Since the necessary information to make the decision may not reside in the PACS or archive, but perhaps the HIS or EHR, separating the decision maker from the decision executor makes a lot of sense. Indeed, when you think about it, the entire medical record, not just the images, may need to be purged according to the same policy. So, it seems sensible to make the decision in one place and communicate it to all the places where information may be stored within an enterprise. This includes not only the EHR and radiology, but also the lab, histopathology, cardiology, and the visual 'ologies like ophthalmology, dermatology, etc. Whilst one day all databases, archives and caches may be centralized and consolidated throughout an enterprise (VNA panacea scenario), in the interim, a more loosely coupled solution is possible.

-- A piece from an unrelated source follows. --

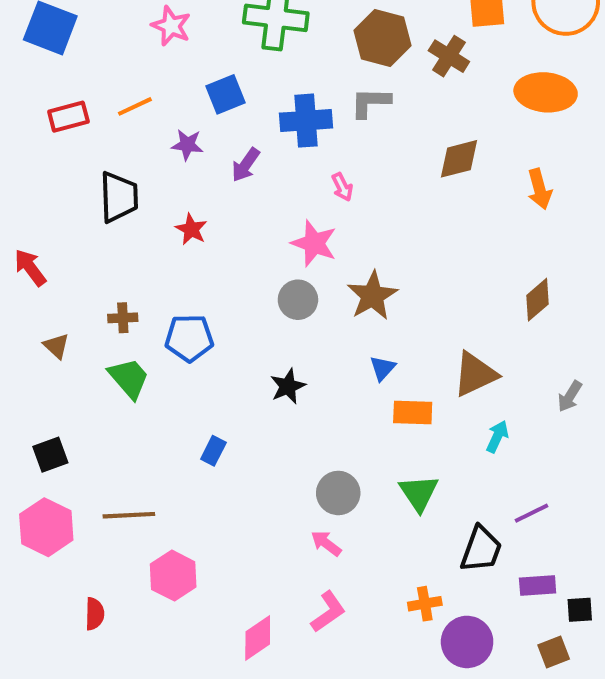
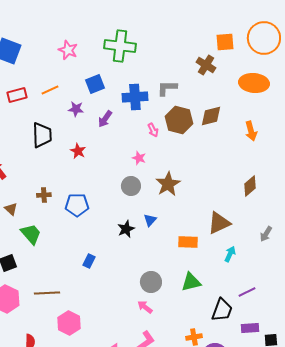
brown hexagon: (383, 38) -> (179, 120), moved
pink star: (314, 243) -> (139, 158), size x0.6
blue triangle: (383, 368) -> (150, 220), moved
green trapezoid: (129, 378) -> (31, 234), moved
green triangle: (419, 493) -> (191, 282), turned 50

That said, my natural inclination as a researcher and a hoarder (with a 9 track tape drive and an 8" floppy drive in the attic, just in case) is to keep everything forever. Fortunately for the likes of me, disk is cheap, and even the power and HVAC required to maintain it are not really outrageously priced in the scheme of things. However, if you feel you really must purge, then there are solutions available, and a move towards using standards to implement them.